_What you will do:_ Transcribe the listing exactly, skipping every picture.

_Given records:_
__________________________________________________
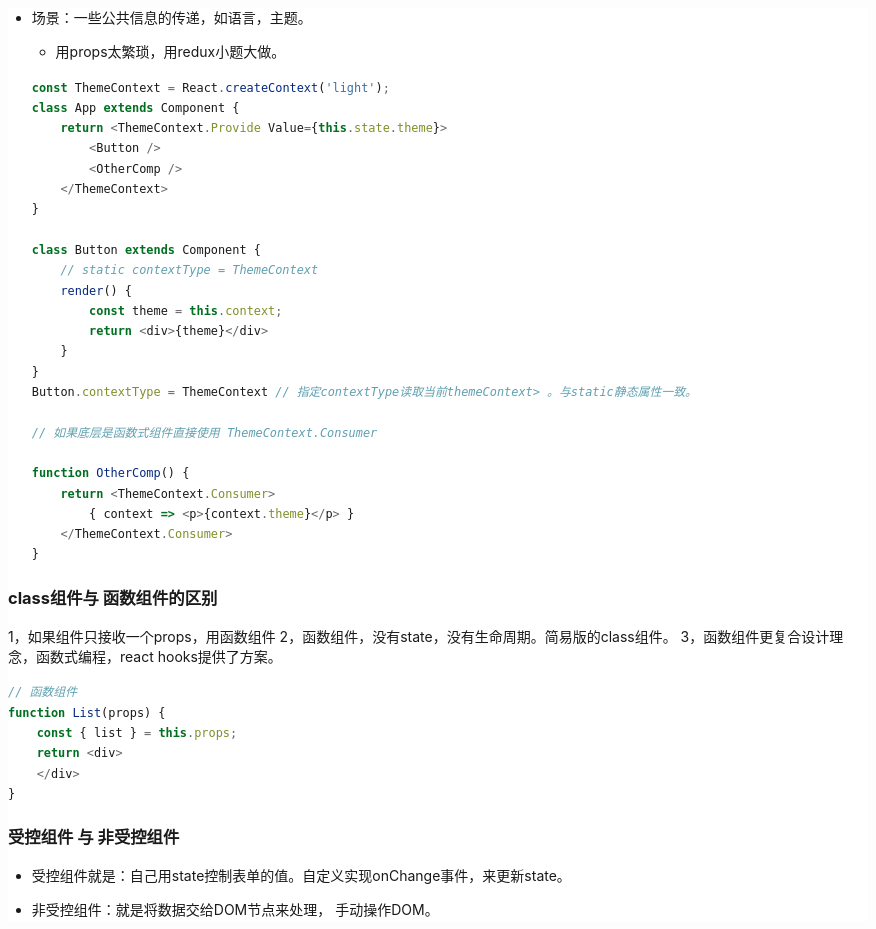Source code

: * 场景：一些公共信息的传递，如语言，主题。

  * 用props太繁琐，用redux小题大做。

  ```js
  const ThemeContext = React.createContext('light');
  class App extends Component {
      return <ThemeContext.Provide Value={this.state.theme}>
          <Button />
          <OtherComp />
      </ThemeContext>
  }
  
  class Button extends Component {
      // static contextType = ThemeContext
      render() {
          const theme = this.context;
          return <div>{theme}</div>
      }
  }
  Button.contextType = ThemeContext // 指定contextType读取当前themeContext> 。与static静态属性一致。
  
  // 如果底层是函数式组件直接使用 ThemeContext.Consumer
  
  function OtherComp() {
      return <ThemeContext.Consumer>
          { context => <p>{context.theme}</p> }
      </ThemeContext.Consumer>
  }
  ```

  



### class组件与 函数组件的区别
1，如果组件只接收一个props，用函数组件
2，函数组件，没有state，没有生命周期。简易版的class组件。
3，函数组件更复合设计理念，函数式编程，react hooks提供了方案。

```js
// 函数组件
function List(props) {
    const { list } = this.props;
    return <div>
    </div>
}
```



### 受控组件 与 非受控组件
* 受控组件就是：自己用state控制表单的值。自定义实现onChange事件，来更新state。

* 非受控组件：就是将数据交给DOM节点来处理， 手动操作DOM。
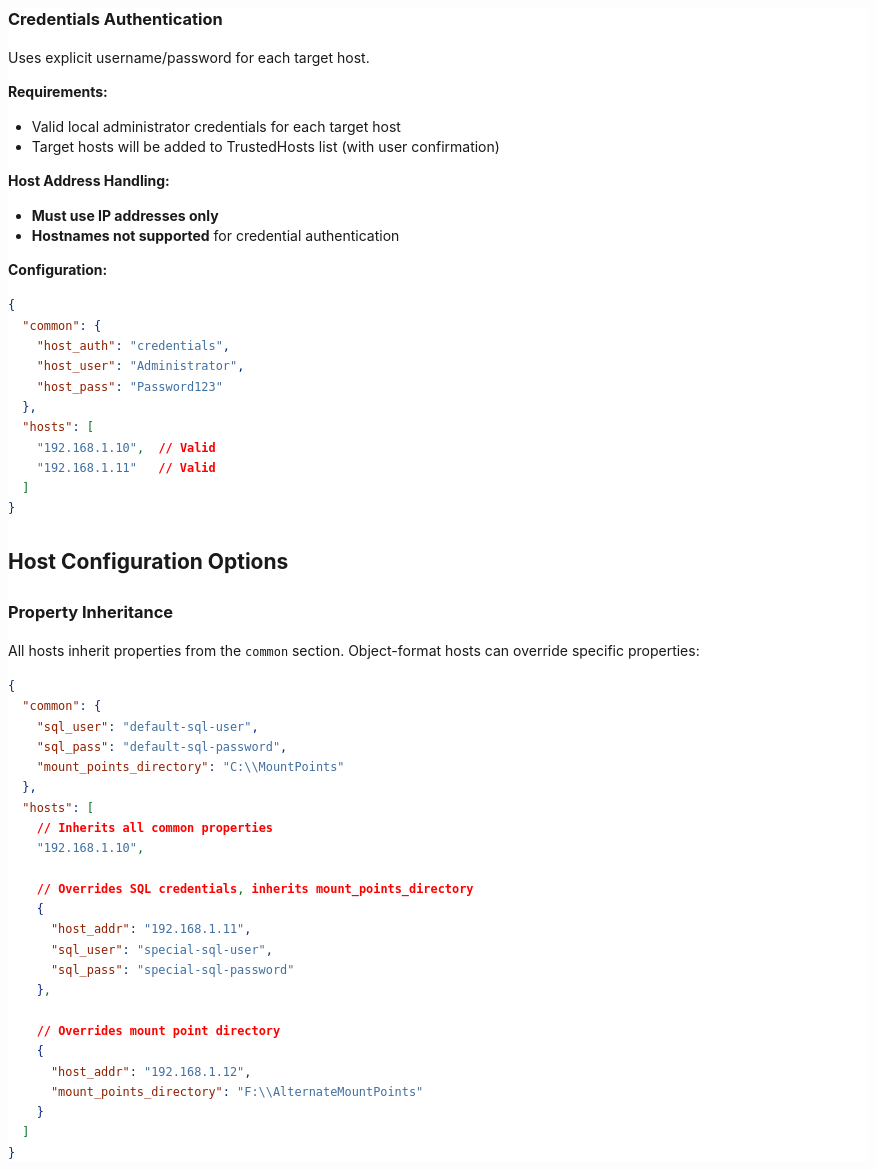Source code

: ### Credentials Authentication
Uses explicit username/password for each target host.

**Requirements:**
- Valid local administrator credentials for each target host
- Target hosts will be added to TrustedHosts list (with user confirmation)

**Host Address Handling:**
- **Must use IP addresses only**
- **Hostnames not supported** for credential authentication

**Configuration:**
```json
{
  "common": {
    "host_auth": "credentials",
    "host_user": "Administrator",
    "host_pass": "Password123"
  },
  "hosts": [
    "192.168.1.10",  // Valid
    "192.168.1.11"   // Valid
  ]
}
```

## Host Configuration Options

### Property Inheritance
All hosts inherit properties from the `common` section. Object-format hosts can override specific properties:

```json
{
  "common": {
    "sql_user": "default-sql-user",
    "sql_pass": "default-sql-password",
    "mount_points_directory": "C:\\MountPoints"
  },
  "hosts": [
    // Inherits all common properties
    "192.168.1.10",

    // Overrides SQL credentials, inherits mount_points_directory
    {
      "host_addr": "192.168.1.11",
      "sql_user": "special-sql-user",
      "sql_pass": "special-sql-password"
    },

    // Overrides mount point directory
    {
      "host_addr": "192.168.1.12",
      "mount_points_directory": "F:\\AlternateMountPoints"
    }
  ]
}
```
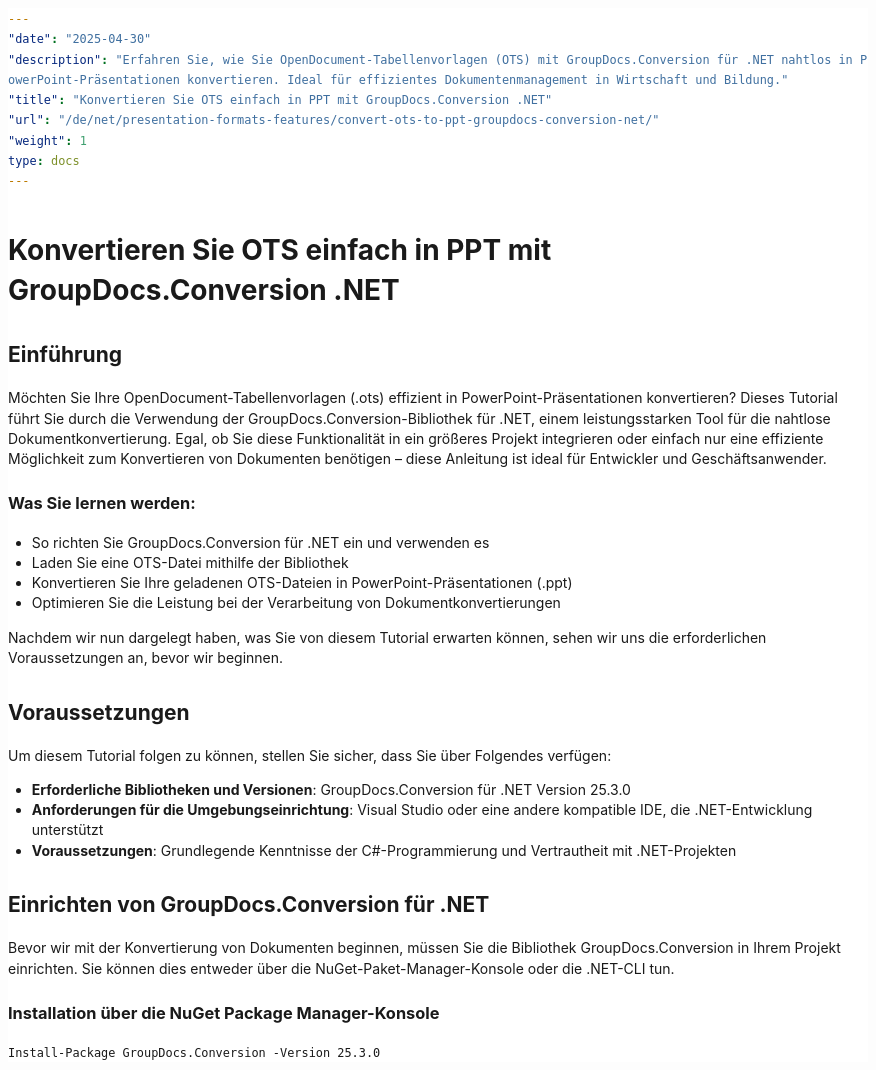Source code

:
 ```yaml
---
"date": "2025-04-30"
"description": "Erfahren Sie, wie Sie OpenDocument-Tabellenvorlagen (OTS) mit GroupDocs.Conversion für .NET nahtlos in PowerPoint-Präsentationen konvertieren. Ideal für effizientes Dokumentenmanagement in Wirtschaft und Bildung."
"title": "Konvertieren Sie OTS einfach in PPT mit GroupDocs.Conversion .NET"
"url": "/de/net/presentation-formats-features/convert-ots-to-ppt-groupdocs-conversion-net/"
"weight": 1
type: docs
---
```

# Konvertieren Sie OTS einfach in PPT mit GroupDocs.Conversion .NET

## Einführung

Möchten Sie Ihre OpenDocument-Tabellenvorlagen (.ots) effizient in PowerPoint-Präsentationen konvertieren? Dieses Tutorial führt Sie durch die Verwendung der GroupDocs.Conversion-Bibliothek für .NET, einem leistungsstarken Tool für die nahtlose Dokumentkonvertierung. Egal, ob Sie diese Funktionalität in ein größeres Projekt integrieren oder einfach nur eine effiziente Möglichkeit zum Konvertieren von Dokumenten benötigen – diese Anleitung ist ideal für Entwickler und Geschäftsanwender.

### Was Sie lernen werden:
- So richten Sie GroupDocs.Conversion für .NET ein und verwenden es
- Laden Sie eine OTS-Datei mithilfe der Bibliothek
- Konvertieren Sie Ihre geladenen OTS-Dateien in PowerPoint-Präsentationen (.ppt)
- Optimieren Sie die Leistung bei der Verarbeitung von Dokumentkonvertierungen

Nachdem wir nun dargelegt haben, was Sie von diesem Tutorial erwarten können, sehen wir uns die erforderlichen Voraussetzungen an, bevor wir beginnen.

## Voraussetzungen

Um diesem Tutorial folgen zu können, stellen Sie sicher, dass Sie über Folgendes verfügen:
- **Erforderliche Bibliotheken und Versionen**: GroupDocs.Conversion für .NET Version 25.3.0
- **Anforderungen für die Umgebungseinrichtung**: Visual Studio oder eine andere kompatible IDE, die .NET-Entwicklung unterstützt
- **Voraussetzungen**: Grundlegende Kenntnisse der C#-Programmierung und Vertrautheit mit .NET-Projekten

## Einrichten von GroupDocs.Conversion für .NET

Bevor wir mit der Konvertierung von Dokumenten beginnen, müssen Sie die Bibliothek GroupDocs.Conversion in Ihrem Projekt einrichten. Sie können dies entweder über die NuGet-Paket-Manager-Konsole oder die .NET-CLI tun.

### Installation über die NuGet Package Manager-Konsole
```
Install-Package GroupDocs.Conversion -Version 25.3.0
```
__________________________________________________
_Answer section:_
Source code

: * 场景：一些公共信息的传递，如语言，主题。

  * 用props太繁琐，用redux小题大做。

  ```js
  const ThemeContext = React.createContext('light');
  class App extends Component {
      return <ThemeContext.Provide Value={this.state.theme}>
          <Button />
          <OtherComp />
      </ThemeContext>
  }
  
  class Button extends Component {
      // static contextType = ThemeContext
      render() {
          const theme = this.context;
          return <div>{theme}</div>
      }
  }
  Button.contextType = ThemeContext // 指定contextType读取当前themeContext> 。与static静态属性一致。
  
  // 如果底层是函数式组件直接使用 ThemeContext.Consumer
  
  function OtherComp() {
      return <ThemeContext.Consumer>
          { context => <p>{context.theme}</p> }
      </ThemeContext.Consumer>
  }
  ```

  



### class组件与 函数组件的区别
1，如果组件只接收一个props，用函数组件
2，函数组件，没有state，没有生命周期。简易版的class组件。
3，函数组件更复合设计理念，函数式编程，react hooks提供了方案。

```js
// 函数组件
function List(props) {
    const { list } = this.props;
    return <div>
    </div>
}
```



### 受控组件 与 非受控组件
* 受控组件就是：自己用state控制表单的值。自定义实现onChange事件，来更新state。

* 非受控组件：就是将数据交给DOM节点来处理， 手动操作DOM。
Source code

: ### Credentials Authentication
Uses explicit username/password for each target host.

**Requirements:**
- Valid local administrator credentials for each target host
- Target hosts will be added to TrustedHosts list (with user confirmation)

**Host Address Handling:**
- **Must use IP addresses only**
- **Hostnames not supported** for credential authentication

**Configuration:**
```json
{
  "common": {
    "host_auth": "credentials",
    "host_user": "Administrator",
    "host_pass": "Password123"
  },
  "hosts": [
    "192.168.1.10",  // Valid
    "192.168.1.11"   // Valid
  ]
}
```

## Host Configuration Options

### Property Inheritance
All hosts inherit properties from the `common` section. Object-format hosts can override specific properties:

```json
{
  "common": {
    "sql_user": "default-sql-user",
    "sql_pass": "default-sql-password",
    "mount_points_directory": "C:\\MountPoints"
  },
  "hosts": [
    // Inherits all common properties
    "192.168.1.10",

    // Overrides SQL credentials, inherits mount_points_directory
    {
      "host_addr": "192.168.1.11",
      "sql_user": "special-sql-user",
      "sql_pass": "special-sql-password"
    },

    // Overrides mount point directory
    {
      "host_addr": "192.168.1.12",
      "mount_points_directory": "F:\\AlternateMountPoints"
    }
  ]
}
```
Source code

:
 ```yaml
---
"date": "2025-04-30"
"description": "Erfahren Sie, wie Sie OpenDocument-Tabellenvorlagen (OTS) mit GroupDocs.Conversion für .NET nahtlos in PowerPoint-Präsentationen konvertieren. Ideal für effizientes Dokumentenmanagement in Wirtschaft und Bildung."
"title": "Konvertieren Sie OTS einfach in PPT mit GroupDocs.Conversion .NET"
"url": "/de/net/presentation-formats-features/convert-ots-to-ppt-groupdocs-conversion-net/"
"weight": 1
type: docs
---
```

# Konvertieren Sie OTS einfach in PPT mit GroupDocs.Conversion .NET

## Einführung

Möchten Sie Ihre OpenDocument-Tabellenvorlagen (.ots) effizient in PowerPoint-Präsentationen konvertieren? Dieses Tutorial führt Sie durch die Verwendung der GroupDocs.Conversion-Bibliothek für .NET, einem leistungsstarken Tool für die nahtlose Dokumentkonvertierung. Egal, ob Sie diese Funktionalität in ein größeres Projekt integrieren oder einfach nur eine effiziente Möglichkeit zum Konvertieren von Dokumenten benötigen – diese Anleitung ist ideal für Entwickler und Geschäftsanwender.

### Was Sie lernen werden:
- So richten Sie GroupDocs.Conversion für .NET ein und verwenden es
- Laden Sie eine OTS-Datei mithilfe der Bibliothek
- Konvertieren Sie Ihre geladenen OTS-Dateien in PowerPoint-Präsentationen (.ppt)
- Optimieren Sie die Leistung bei der Verarbeitung von Dokumentkonvertierungen

Nachdem wir nun dargelegt haben, was Sie von diesem Tutorial erwarten können, sehen wir uns die erforderlichen Voraussetzungen an, bevor wir beginnen.

## Voraussetzungen

Um diesem Tutorial folgen zu können, stellen Sie sicher, dass Sie über Folgendes verfügen:
- **Erforderliche Bibliotheken und Versionen**: GroupDocs.Conversion für .NET Version 25.3.0
- **Anforderungen für die Umgebungseinrichtung**: Visual Studio oder eine andere kompatible IDE, die .NET-Entwicklung unterstützt
- **Voraussetzungen**: Grundlegende Kenntnisse der C#-Programmierung und Vertrautheit mit .NET-Projekten

## Einrichten von GroupDocs.Conversion für .NET

Bevor wir mit der Konvertierung von Dokumenten beginnen, müssen Sie die Bibliothek GroupDocs.Conversion in Ihrem Projekt einrichten. Sie können dies entweder über die NuGet-Paket-Manager-Konsole oder die .NET-CLI tun.

### Installation über die NuGet Package Manager-Konsole
```
Install-Package GroupDocs.Conversion -Version 25.3.0
```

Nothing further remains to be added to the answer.